On Wednesday, the Asian Development Bank (ADB) reduced its forecast for India’s gross domestic product growth for the fiscal year 2022—2023 (FY23) to 7% from 7.2%, citing weak global demand and tightening monetary policy to combat inflationary pressures brought on by high prices for oil and other commodities.
Although India’s GDP is slowly approaching its pre-pandemic trend level, Takeo Konishi, the ADB’s country director for India, warned that the global recession and rising inflation will likely have an impact on the country’s economic development in the near future. In the medium run, he said, “we think that the government’s ongoing efforts to reform the regulatory climate for companies and infrastructure will encourage investment and create more employment.”

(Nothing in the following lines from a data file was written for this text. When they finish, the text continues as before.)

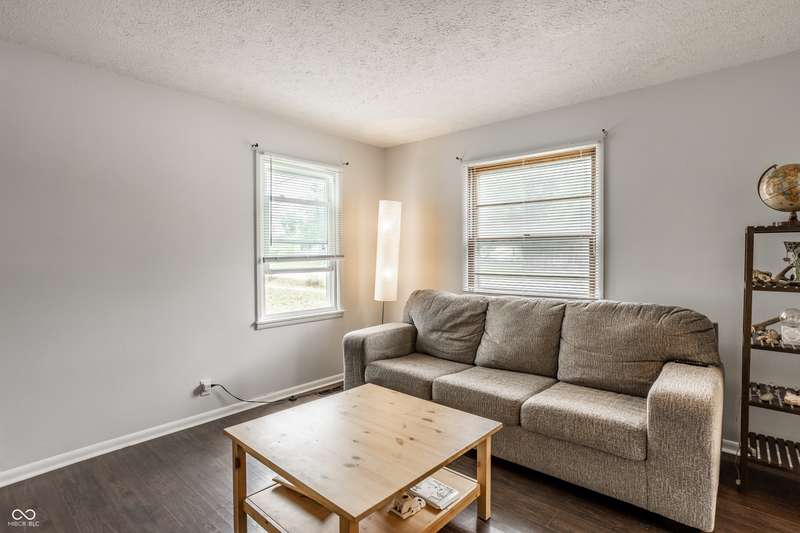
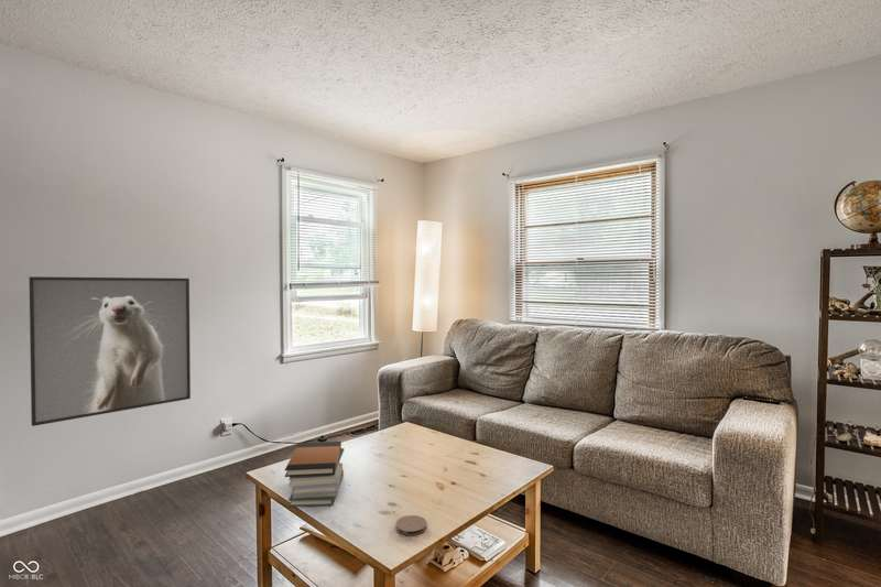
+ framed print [28,275,192,427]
+ book stack [284,441,345,508]
+ coaster [394,514,427,536]
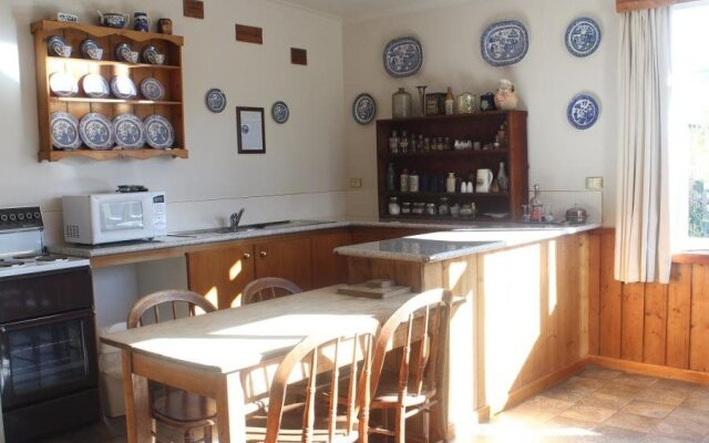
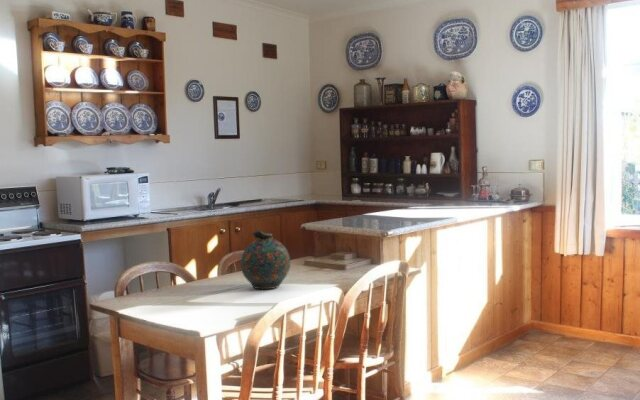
+ snuff bottle [239,229,291,290]
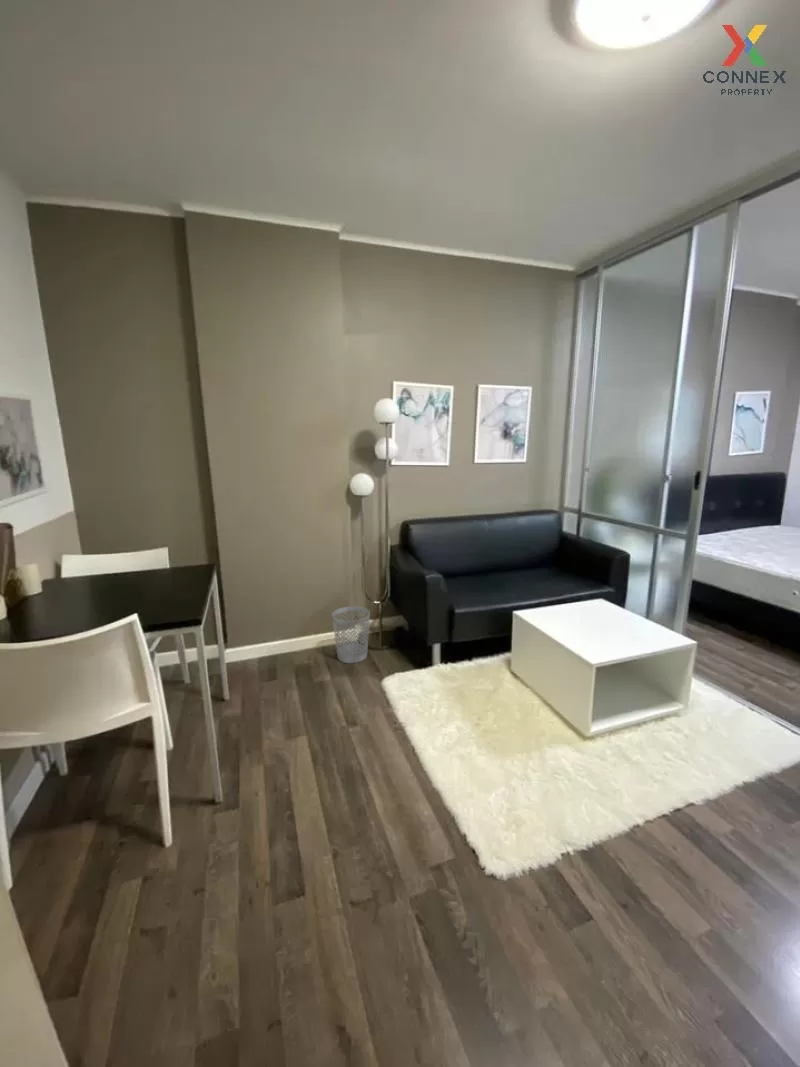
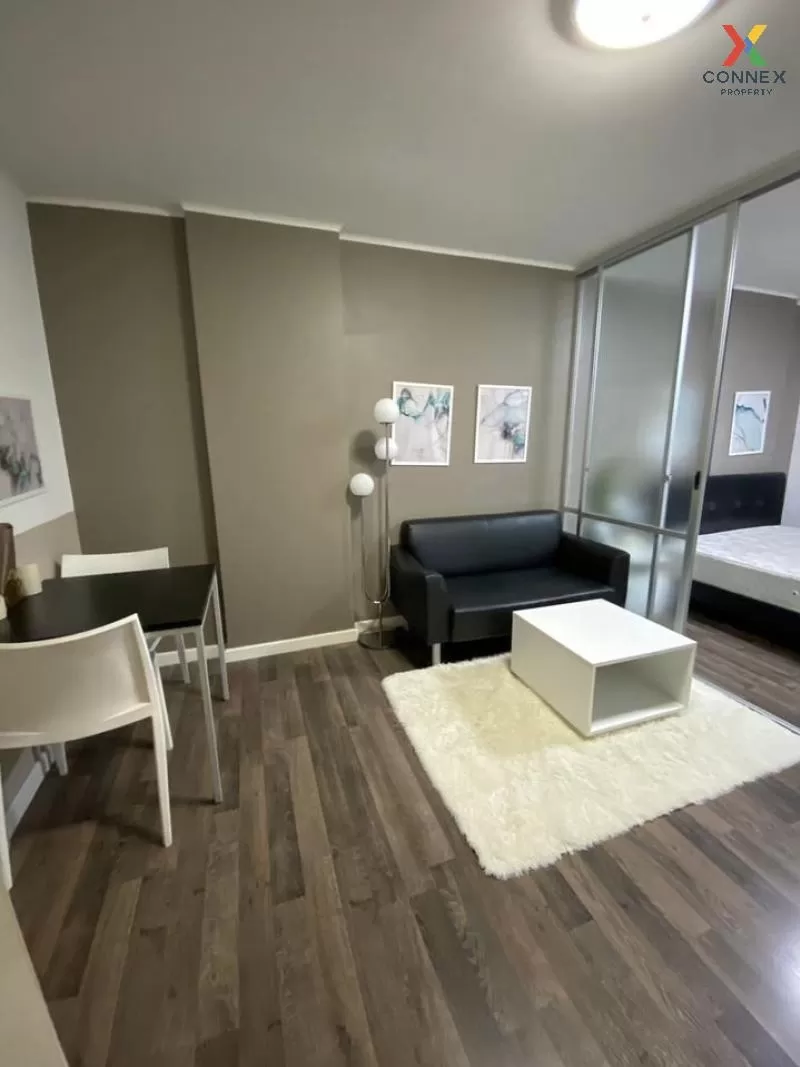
- wastebasket [331,606,371,664]
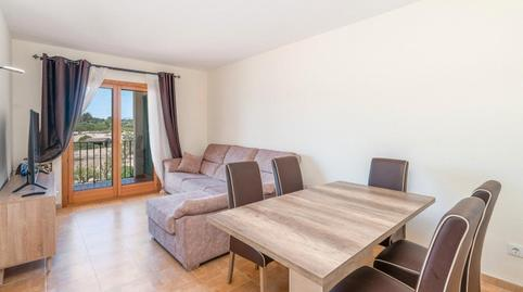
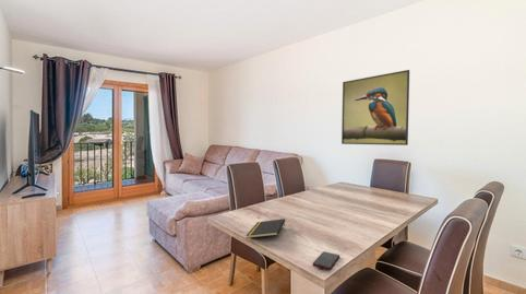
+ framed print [340,69,410,146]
+ notepad [246,217,286,239]
+ smartphone [312,250,340,271]
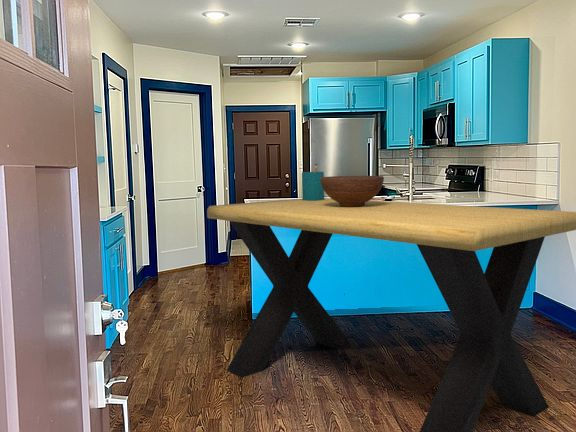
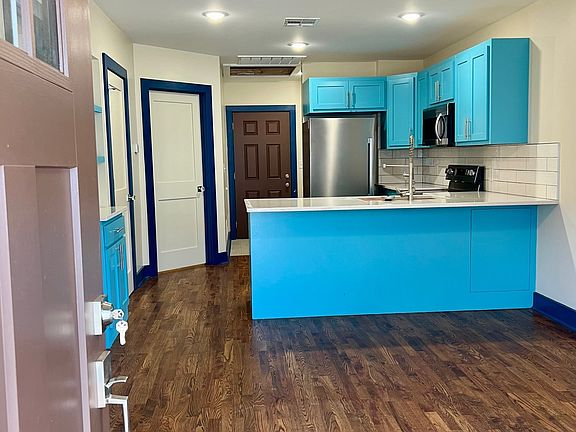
- fruit bowl [320,175,385,207]
- dining table [206,163,576,432]
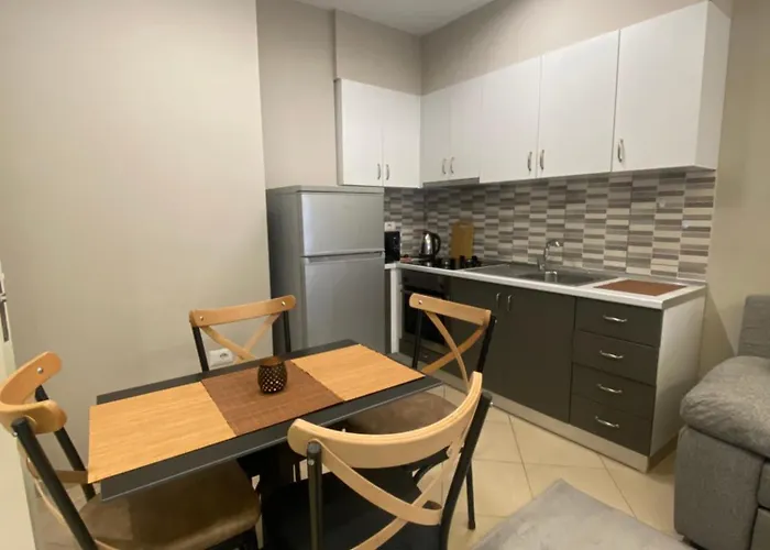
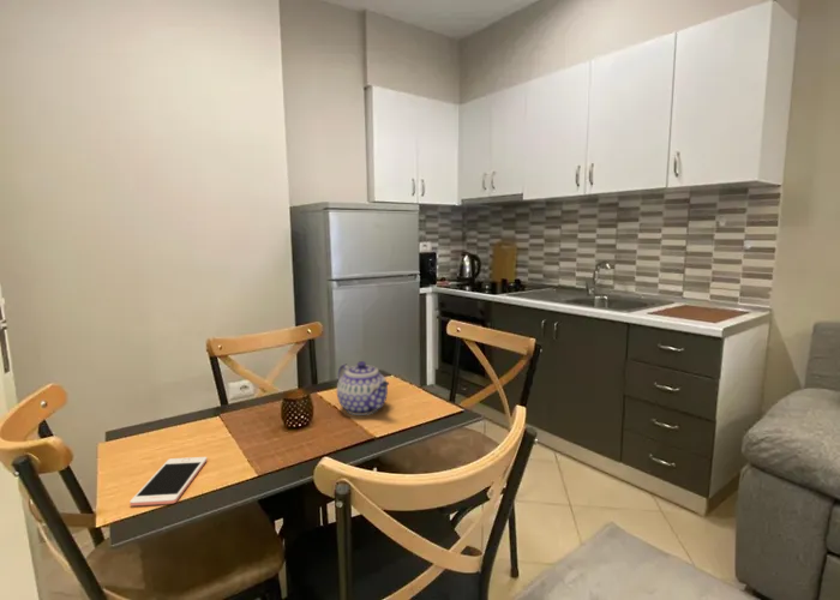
+ cell phone [128,456,209,506]
+ teapot [336,360,390,416]
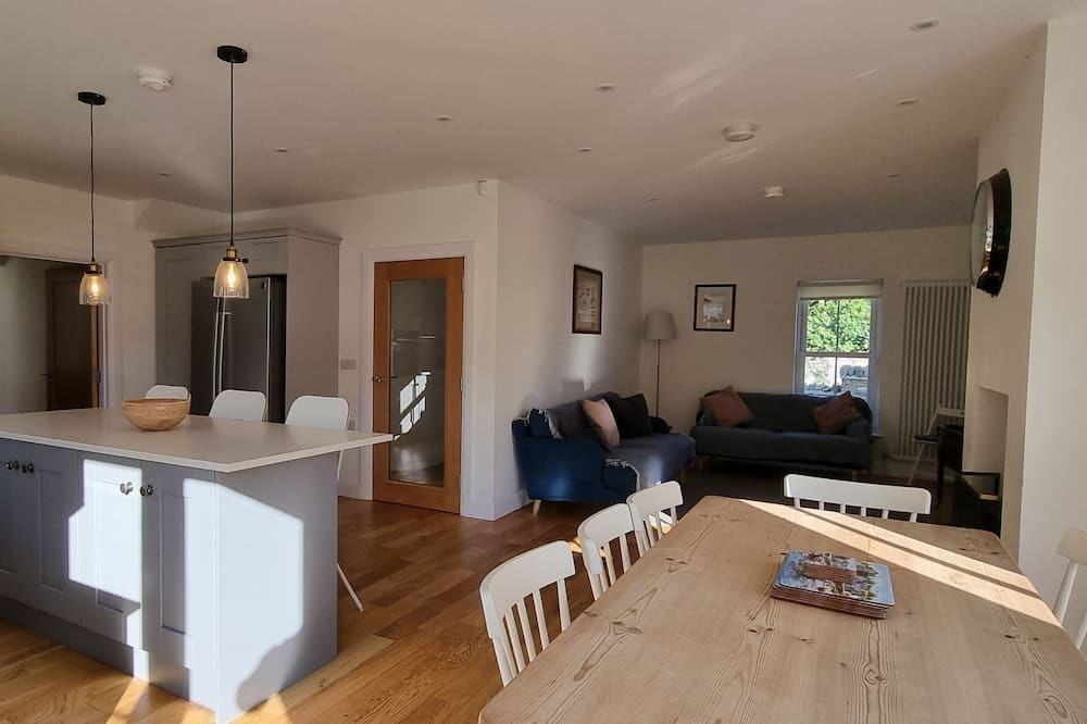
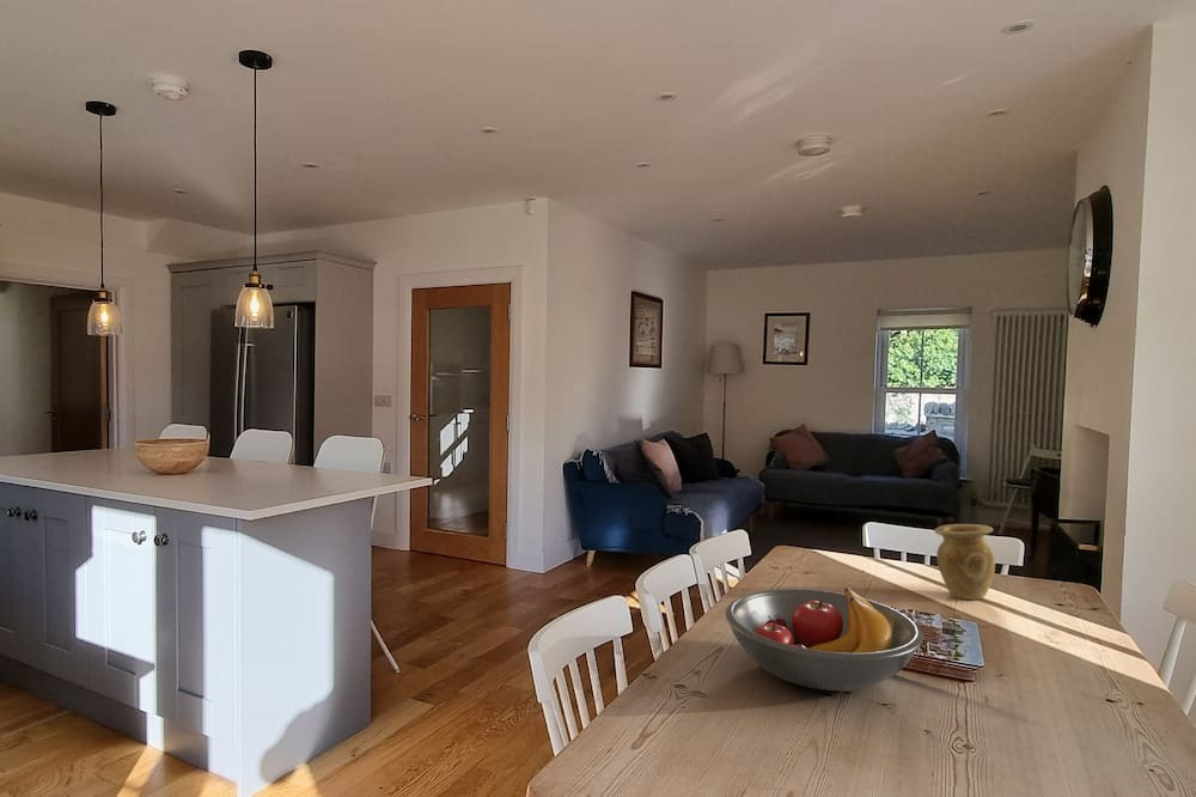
+ fruit bowl [724,586,925,692]
+ vase [933,523,996,601]
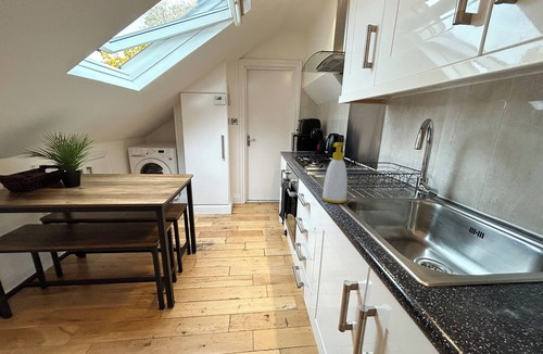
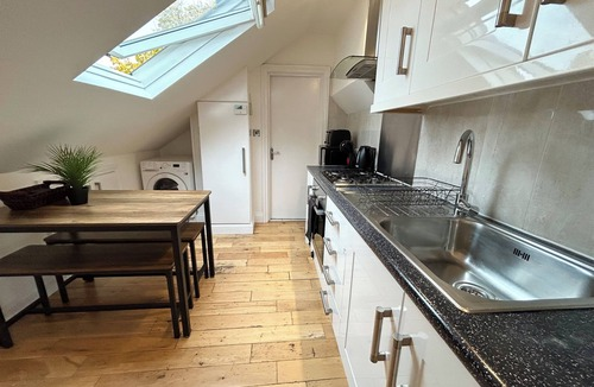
- soap bottle [321,141,349,204]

The multinational organization decreased its 7.8% prediction for FY24 to 7.2%. The agency predicted that retail inflation will average 6.7 % in FY23 before lowering to 5.8 percent in FY24, remaining high over the next two years. “Private spending will be crimped by inflationary pressures. However, it was noted that subsidies for petrol and fertilizer, free food distribution, and excise duty reductions would help mitigate some of the effects of rising inflation on consumers.
The manufacturing sector is anticipated to develop more slowly due to growing input prices, according to ADB, even if the services sector is recovering. It said that a slowdown in the global economy would result in sluggish exports while the value of imports is anticipated to rise, and that agriculture value-added is likely to be somewhat lower due to the shrinking planted area and inconsistent rainfall.
“Public investment is more likely to lead to investment growth than private investment. The cost of subsidies and higher borrowing costs for the government due to rising policy rates will increase fiscal pressure until FY24, according to ADB, which also noted that India’s current account deficit may increase to 3.8 percent of GDP in FY23 as a result of a slowdown in exports and rising imports.